Sin que se percatara, su pierna se movía inquieta, impulsada por cierto nerviosismo. ¿Cuándo había sido la última vez que había complacido su hambre? El blanco guante, tan pálido como su piel, ahora estaba impregnado de rojo; las garras, en cambio, resplandecían plateadas arqueándose como una luna creciente sobre sus dedos. Había pasado su lengua por cada pliegue de metal, con tal de recuperar aunque sea la más ínfima cantidad de sustancia que hubiera quedado. Pero no era suficiente. El dulce sabor la había dejado más sedienta y aún podía sentirlo en su boca, opacando incluso la amargura del cigarrillo.

No era como si pudiera volver al acecho, protegida por la oscuridad que la había criado; era demasiado arriesgado volver a actuar en la misma noche tras ser descubierta. Además, debía encontrar un nuevo objetivo.

Los arabescos de la cúpula parecían danzar frente a sus ojos. La oscuridad los distorsionaba o el hambre ya le consumía la razón.

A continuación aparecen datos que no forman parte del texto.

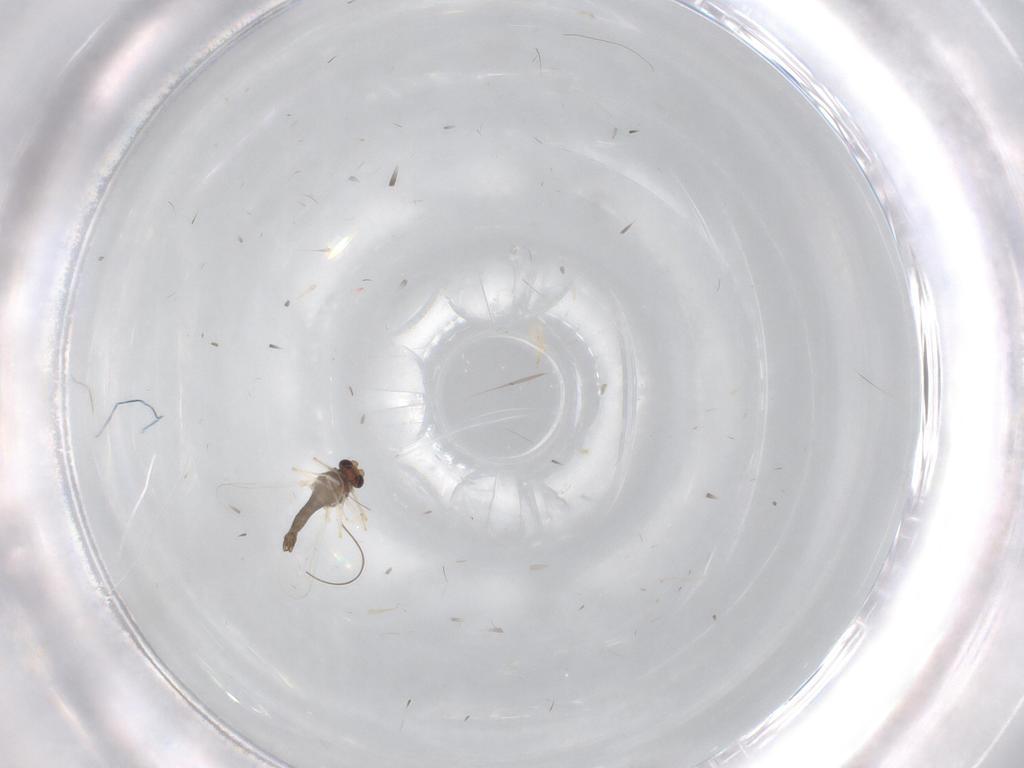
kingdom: Animalia
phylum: Arthropoda
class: Insecta
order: Diptera
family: Chironomidae
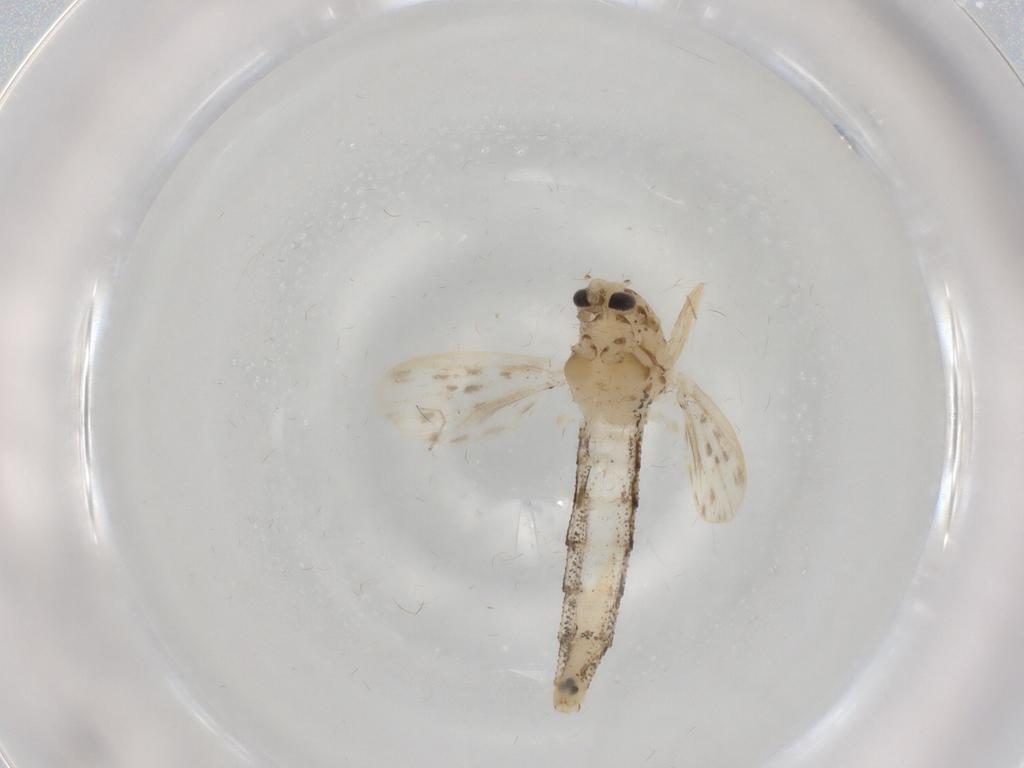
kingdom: Animalia
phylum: Arthropoda
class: Insecta
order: Diptera
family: Chaoboridae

Tantos callejones en Mondstadt y la torpe diaconisa tuvo que adentrarse en el único donde había decidido consumar sus actos prohibidos. Sólo había degollado a un pecador. Que el líquido que fluye de una vida nutra a otra, que nada sea desperdiciado sobre el empedrado inerte. Entonces, ¿por qué había gritado más que su víctima? Rosaria había desaparecido antes que la aguda nota dejase de vibrar en el aire.

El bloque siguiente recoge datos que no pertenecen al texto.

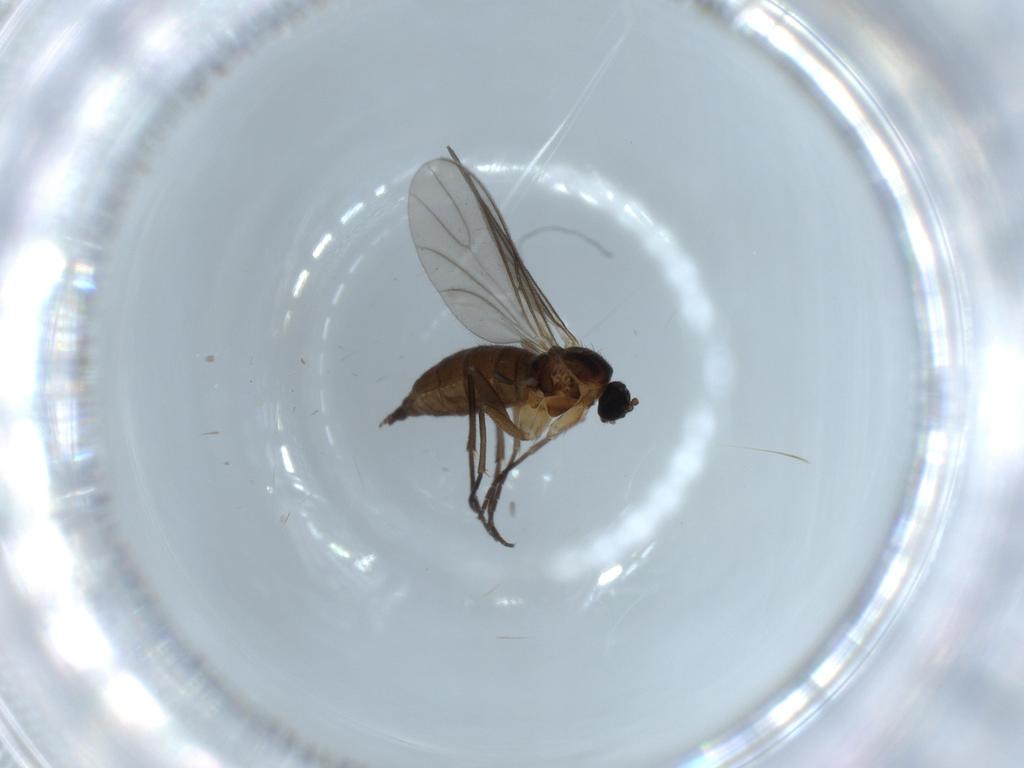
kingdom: Animalia
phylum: Arthropoda
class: Insecta
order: Diptera
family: Sciaridae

Una de las puertas laterales de la catedral se abrió. El tan conocido paso que la hacía suspirar con exasperación no tardó en resonar en las paredes.

—Hermana Rosaria, sabía que te encontraría aquí —dijo Barbara, con la respiración agitada—. ¿Estás fumando en la iglesia?

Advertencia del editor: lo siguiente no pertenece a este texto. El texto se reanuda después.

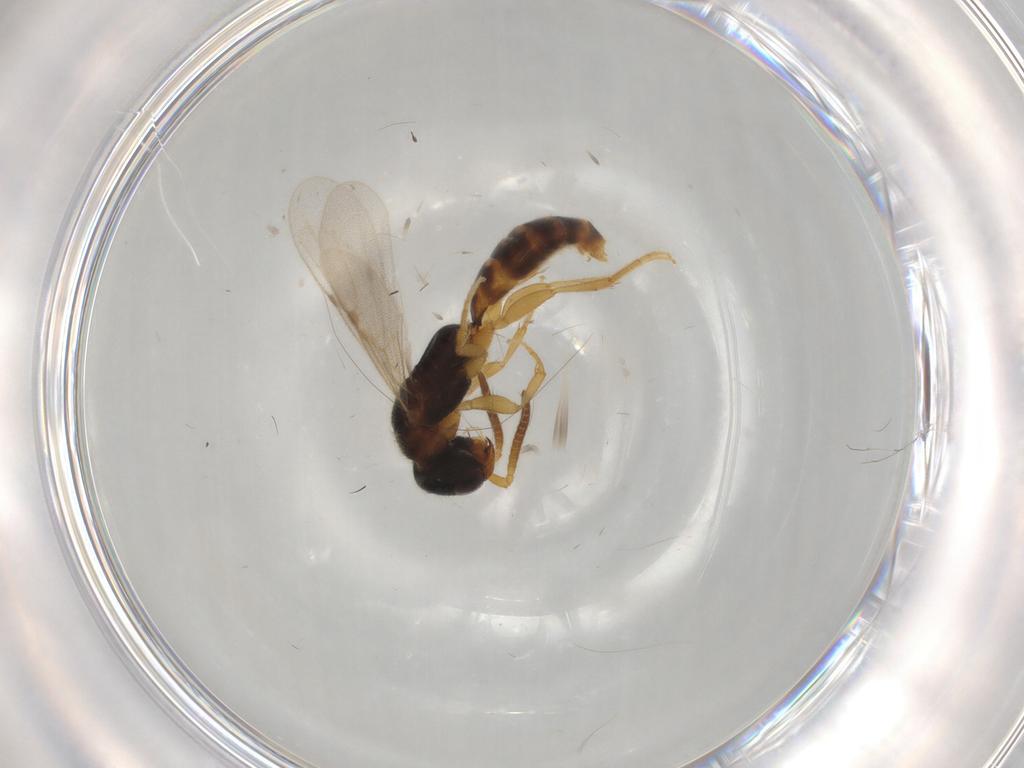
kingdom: Animalia
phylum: Arthropoda
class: Insecta
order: Hymenoptera
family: Formicidae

Rosaria llevó el cigarrillo a sus labios tan faltos de color como los de un cadáver y tomó una bocanada, sólo para exhalarla instantes después frente a la joven como una innecesaria afirmación a su pregunta. Como deseaba que se desvaneciera junto a la humareda.

—Ya terminé —dijo y apagó el cigarrillo contra la madera.

La joven emitió un grito y Rosaria sonrió para sus adentros al ver el dulce semblante fruncirse.

—¿Qué te ha ocurrido en la mano? —preguntó Barbara, ignorando la ceniza sobre el banco. Atentó con tomar su mano para una inspección, pero Rosaria la cubrió detrás de su otra palma.

—¿Por qué has venido tan apresurada a molestarme?

Rosaria desvió la conversación; había olvidado el guante manchado de sangre. De todas formas, en la penumbra era indistinguible de una mancha de tinta. Barbara comenzó a entrelazar un dedo en uno de los mechones que enmarcaban su mejilla, avergonzada a causa del tono áspero con el que se había dirigido su superiora con ella.

—He... he visto al vampiro de Mondstadt.

—¿Así es como la llaman? Suena un poco fantasioso.

—Bueno, no se encuentra así en los registros oficiales, pero es como las personas le están diciendo. Lo he visto cerca de aquí, quizá si me acompañas... —El tono de su voz comenzó a disminuir a medida que terminaba la oración. La propuesta fue acompañada con el adorable balanceo de su falda.

—De nada sirve que la hayas visto hace poco si terminas tardando tanto en decírmelo —espetó Rosaria. Por algún motivo, ver a la joven avergonzarse la divertía. Era como si cada una de sus palabras pintara sus mejillas de rosado. Consideró tomarlo como una pequeña venganza por arruinar su cena—. Sé una chica obediente y ve a dormir.